The Secretary is not unaware of the delicacy of an opposition to the resolutions in question, by the President, should his view of the subject coincide with that of the Secretary; yet he begs leave on this point to remark that such an opposition in a case in which a small part of the community only is directly concerned would be less likely to have disagreeable consequences than in one which should affect a very considerable portion of it; and the prevention of an ill precedent, if it be truly one, may prove a decisive obstacle to other cases of greater extent and magnitude, and of a more critical tendency. If the objections are as solid as they appear to the Secretary to be, he trusts they cannot fail, with the sanction of the President, to engage the approbation, not only of the generality of considerate men, but of the community at large.

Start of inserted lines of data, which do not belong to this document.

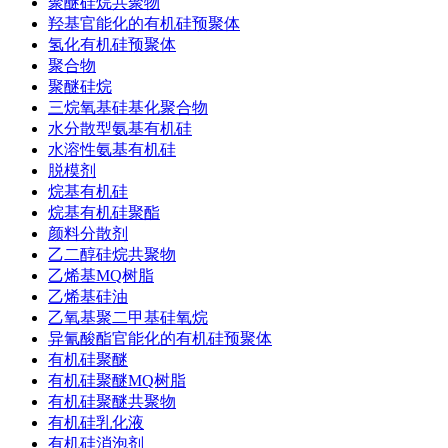
聚醚硅烷共聚物
羟基官能化的有机硅预聚体
氢化有机硅预聚体
聚合物
聚醚硅烷
三烷氧基硅基化聚合物
水分散型氨基有机硅
水溶性氨基有机硅
脱模剂
烷基有机硅
烷基有机硅聚酯
颜料分散剂
乙二醇硅烷共聚物
乙烯基MQ树脂
乙烯基硅油
乙氧基聚二甲基硅氧烷
异氰酸酯官能化的有机硅预聚体
有机硅聚醚
有机硅聚醚MQ树脂
有机硅聚醚共聚物
有机硅乳化液
有机硅消泡剂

And if momentary dissatisfaction should happen to exist in particular parts of the Union, it is to be hoped it will be speedily removed by the measures which, under the direction of the President, may be pursued for obtaining the same end in an unexceptionable mode; for the success of which the Secretary will not fail to exert his most zealous endeavors.

It is proper that the President should be informed that if objections should be made by him, they will in all probability be effectual, as the resolutions passed in the Senate with no greater majority than twelve to ten.

The Secretary feels an unreserved confidence in the justice and magnanimity of the President; that, whatever may be his view of the subject, he will at least impute the present representation to an earnest and anxious conviction in the mind of the Secretary of the truth and importance of the principles which he supports, and of the inauspicious tendency of the measure to which he objects, co-operating with a pure and ardent zeal for the public good, and for the honor and prosperity of the administration of the Chief Magistrate.